> Quoted passage:
Long time presentation leader here. Modernization made keeping a dedicated presentation team for anything less than high volume near impossible due to hours and standards. Having one person float for half the time and then not get any hours the other half was not something that could be sustainable, especially when stablization started

In my store,  the way we made it happen was that the DBO would be scheduled started two weeks ahead to set, while one of the other dbos in a nearby area had their hours boosted to also cover the push for the first person. I'm happy you kept a presentation team, but every store is different.


----------



## DatBoi9497 (Feb 13, 2022)

Our ETLs and TLs have been the only one doing this since regular tms can't because they keep adding 2-3 trucks every week


----------



## vendordontmesswithme (Feb 13, 2022)

SallyHoover said:


> Also forgot to mention that there were a bunch of barcodes- item not found both on the register, myday and target app and price match, last night from cat food to toys to grocery items.


Seems every week we are getting one to items. Chabot takes weeks to resolve the issues even after escalating.


----------



## FlowTeamChick (Feb 13, 2022)

MavDog said:


> In my store, the way we made it happen was that the DBO would be scheduled started two weeks ahead to set, while one of the other dbos in a nearby area had their hours boosted to also cover the push for the first person.


That's what we do at my store also. Seems to work okay from what I can see.
As far as this massive price audit goes, we did a pile of scanning at my store starting first thing this morning. Don't know how much got done, but my area is completed - 4 wrong labels for all of personal care and OTC. There were an additional 4 items on a side cap of batteries but I'm guessing those price change labels would be part of an Electronics batch.
What a time-consuming slog of a task.


----------



## Stocker (Feb 13, 2022)

MavDog said:


> Long time presentation leader here. Modernization made keeping a dedicated presentation team for anything less than high volume near impossible due to hours and standards. Having one person float for half the time and then not get any hours the other half was not something that could be sustainable, especially when stablization started
> 
> In my store,  the way we made it happen was that the DBO would be scheduled started two weeks ahead to set, while one of the other dbos in a nearby area had their hours boosted to also cover the push for the first person. I'm happy you kept a presentation team, but every store is different.



My new store has a small plano/presentation team. Was kinda surprised since it is a smaller store compared to my last. Lots of people started scanning today, have no ideal if they will finish today. Should have started yesterday had more people then, even though they called some in today.


----------



## KarmaToBurn (Feb 13, 2022)

MavDog said:


> Personally I think the problem is more team members not printing out price accuracy labels whenever they set something. I know this will be an unpopular opinion but I don't think bringing back a price accuracy team member is the issue...


Agree, mostly, but I think the biggest problem is that Spot is making the assumption it's getting $15+ an hour skilled employees and they're not. We may have half a dozen non-leads worth that at my store...


----------



## Stocker (Feb 13, 2022)

> Goal a: Lay out the plant-sheet rows as a numbered list, leaving out any blank lines.
The forum thread and the rows that follow it come from separate sources.

> Record list:
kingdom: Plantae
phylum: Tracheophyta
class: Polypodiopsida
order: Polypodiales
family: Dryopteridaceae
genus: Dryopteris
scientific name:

> Goal b: In the forum thread, how many wrong labels did FlowTeamChick find across all of personal care and OTC?

> Full solution a:
1. kingdom: Plantae
2. phylum: Tracheophyta
3. class: Polypodiopsida
4. order: Polypodiales
5. family: Dryopteridaceae
6. genus: Dryopteris
7. scientific name:

> Full solution b: Four wrong labels.